(Intrinsic matrix estimation data)
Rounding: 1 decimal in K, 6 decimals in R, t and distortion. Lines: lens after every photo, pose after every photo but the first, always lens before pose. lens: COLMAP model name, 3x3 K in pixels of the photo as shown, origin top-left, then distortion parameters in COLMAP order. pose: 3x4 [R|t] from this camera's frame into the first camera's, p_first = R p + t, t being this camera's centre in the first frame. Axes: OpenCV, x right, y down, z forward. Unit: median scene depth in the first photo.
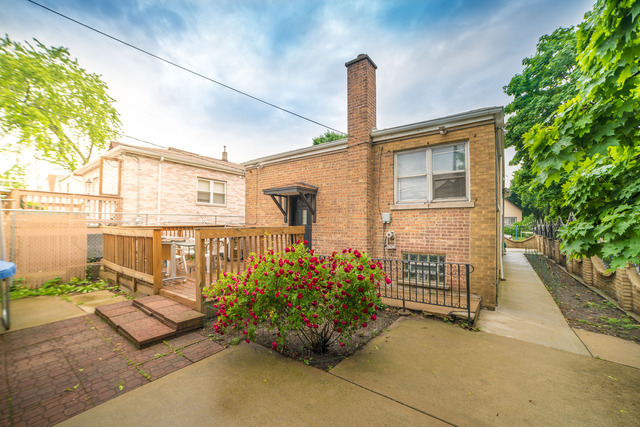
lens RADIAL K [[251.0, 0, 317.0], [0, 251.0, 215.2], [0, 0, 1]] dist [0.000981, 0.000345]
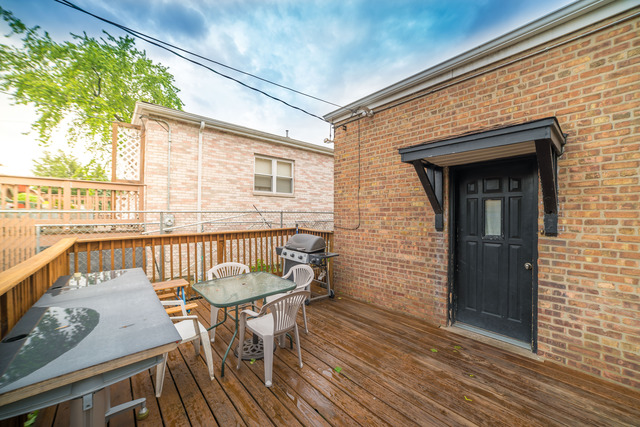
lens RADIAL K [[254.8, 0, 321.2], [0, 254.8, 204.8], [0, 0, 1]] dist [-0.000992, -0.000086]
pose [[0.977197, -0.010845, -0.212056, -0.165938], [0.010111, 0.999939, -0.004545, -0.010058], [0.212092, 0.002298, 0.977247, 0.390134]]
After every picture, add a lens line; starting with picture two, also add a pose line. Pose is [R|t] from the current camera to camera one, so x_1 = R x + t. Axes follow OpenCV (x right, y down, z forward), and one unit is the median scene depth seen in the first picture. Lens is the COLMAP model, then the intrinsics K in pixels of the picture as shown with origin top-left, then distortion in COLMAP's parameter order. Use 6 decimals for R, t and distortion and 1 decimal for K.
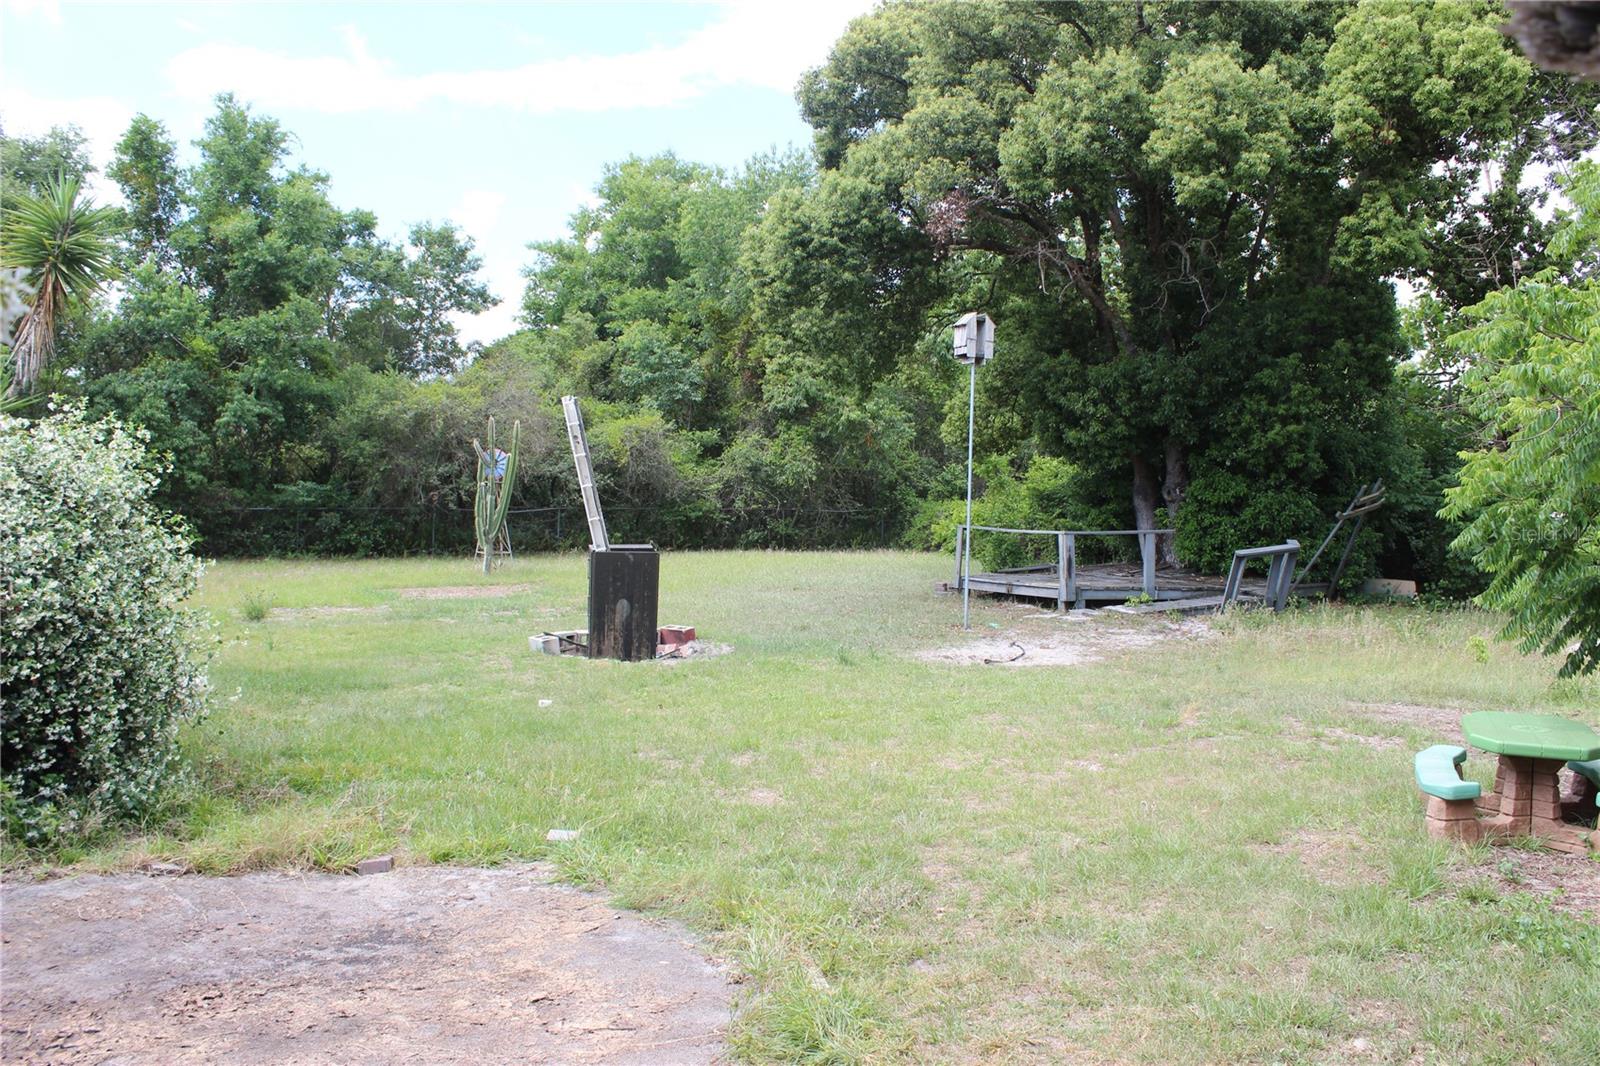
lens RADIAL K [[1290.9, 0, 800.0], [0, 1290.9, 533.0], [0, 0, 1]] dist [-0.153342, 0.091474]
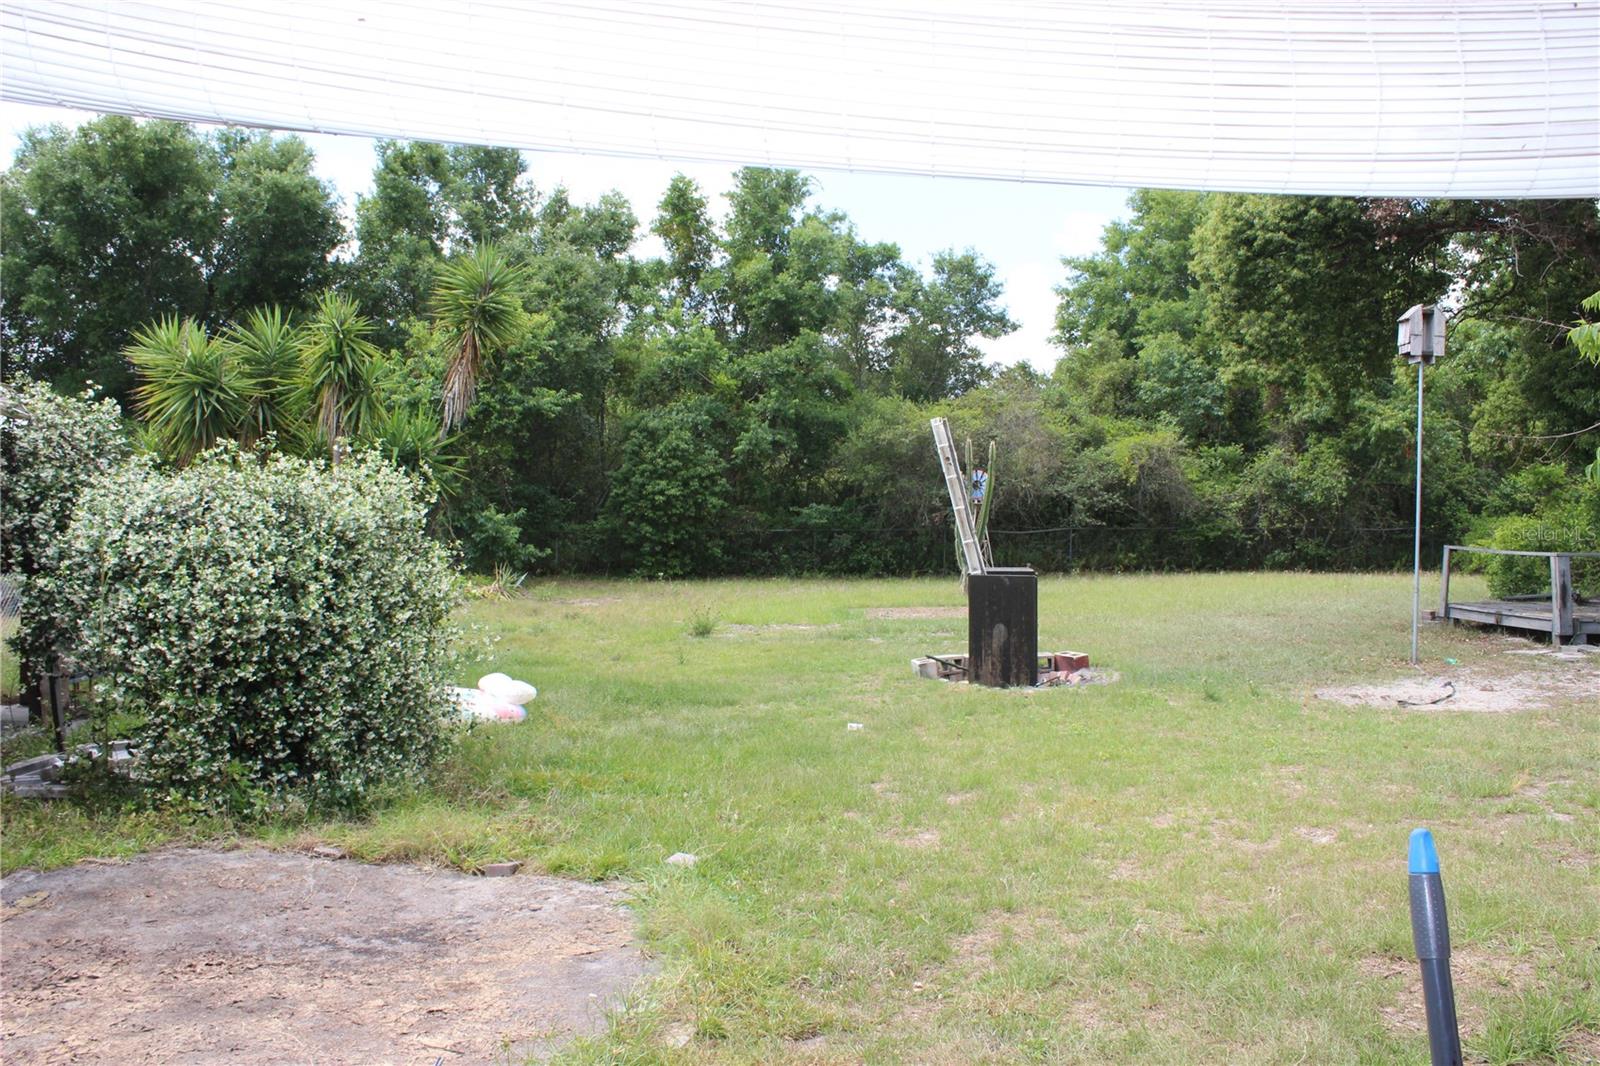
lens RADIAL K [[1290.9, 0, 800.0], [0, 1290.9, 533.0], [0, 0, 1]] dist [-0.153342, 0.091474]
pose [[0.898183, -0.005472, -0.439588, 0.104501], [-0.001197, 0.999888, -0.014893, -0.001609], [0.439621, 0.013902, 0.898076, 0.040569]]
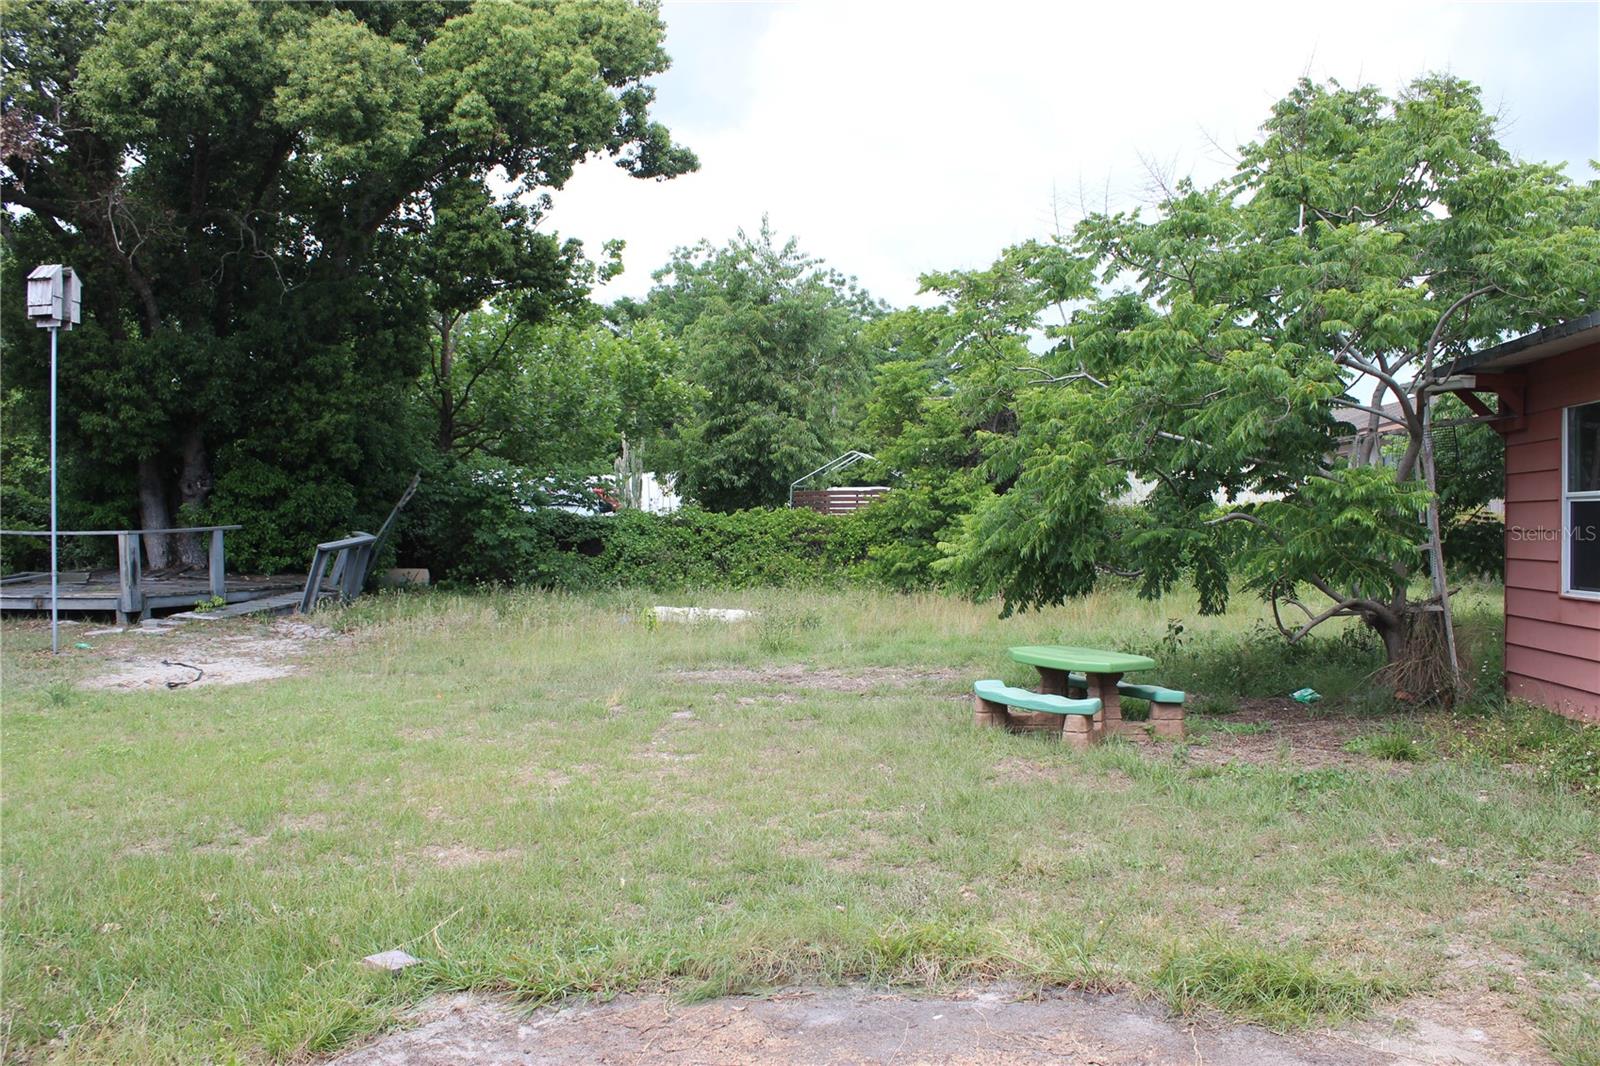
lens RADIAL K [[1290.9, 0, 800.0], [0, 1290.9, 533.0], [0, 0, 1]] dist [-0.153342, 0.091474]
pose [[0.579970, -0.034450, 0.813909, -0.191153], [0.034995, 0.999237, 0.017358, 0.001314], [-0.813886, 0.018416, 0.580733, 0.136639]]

> About this exercise
Here the job is to print all the entries above exactly, minus the images.

> Response box
Rounding: 1 decimal in K, 6 decimals in R, t and distortion. Lines: lens after every photo, pose after every photo but the first, always lens before pose. lens: COLMAP model name, 3x3 K in pixels of the photo as shown, origin top-left, then distortion parameters in COLMAP order. pose: 3x4 [R|t] from this camera's frame into the first camera's, p_first = R p + t, t being this camera's centre in the first frame. Axes: OpenCV, x right, y down, z forward. Unit: median scene depth in the first photo.
lens RADIAL K [[251.0, 0, 317.0], [0, 251.0, 215.2], [0, 0, 1]] dist [0.000981, 0.000345]
lens RADIAL K [[254.8, 0, 321.2], [0, 254.8, 204.8], [0, 0, 1]] dist [-0.000992, -0.000086]
pose [[0.977197, -0.010845, -0.212056, -0.165938], [0.010111, 0.999939, -0.004545, -0.010058], [0.212092, 0.002298, 0.977247, 0.390134]]
After every picture, add a lens line; starting with picture two, also add a pose line. Pose is [R|t] from the current camera to camera one, so x_1 = R x + t. Axes follow OpenCV (x right, y down, z forward), and one unit is the median scene depth seen in the first picture. Lens is the COLMAP model, then the intrinsics K in pixels of the picture as shown with origin top-left, then distortion in COLMAP's parameter order. Use 6 decimals for R, t and distortion and 1 decimal for K.
lens RADIAL K [[1290.9, 0, 800.0], [0, 1290.9, 533.0], [0, 0, 1]] dist [-0.153342, 0.091474]
lens RADIAL K [[1290.9, 0, 800.0], [0, 1290.9, 533.0], [0, 0, 1]] dist [-0.153342, 0.091474]
pose [[0.898183, -0.005472, -0.439588, 0.104501], [-0.001197, 0.999888, -0.014893, -0.001609], [0.439621, 0.013902, 0.898076, 0.040569]]
lens RADIAL K [[1290.9, 0, 800.0], [0, 1290.9, 533.0], [0, 0, 1]] dist [-0.153342, 0.091474]
pose [[0.579970, -0.034450, 0.813909, -0.191153], [0.034995, 0.999237, 0.017358, 0.001314], [-0.813886, 0.018416, 0.580733, 0.136639]]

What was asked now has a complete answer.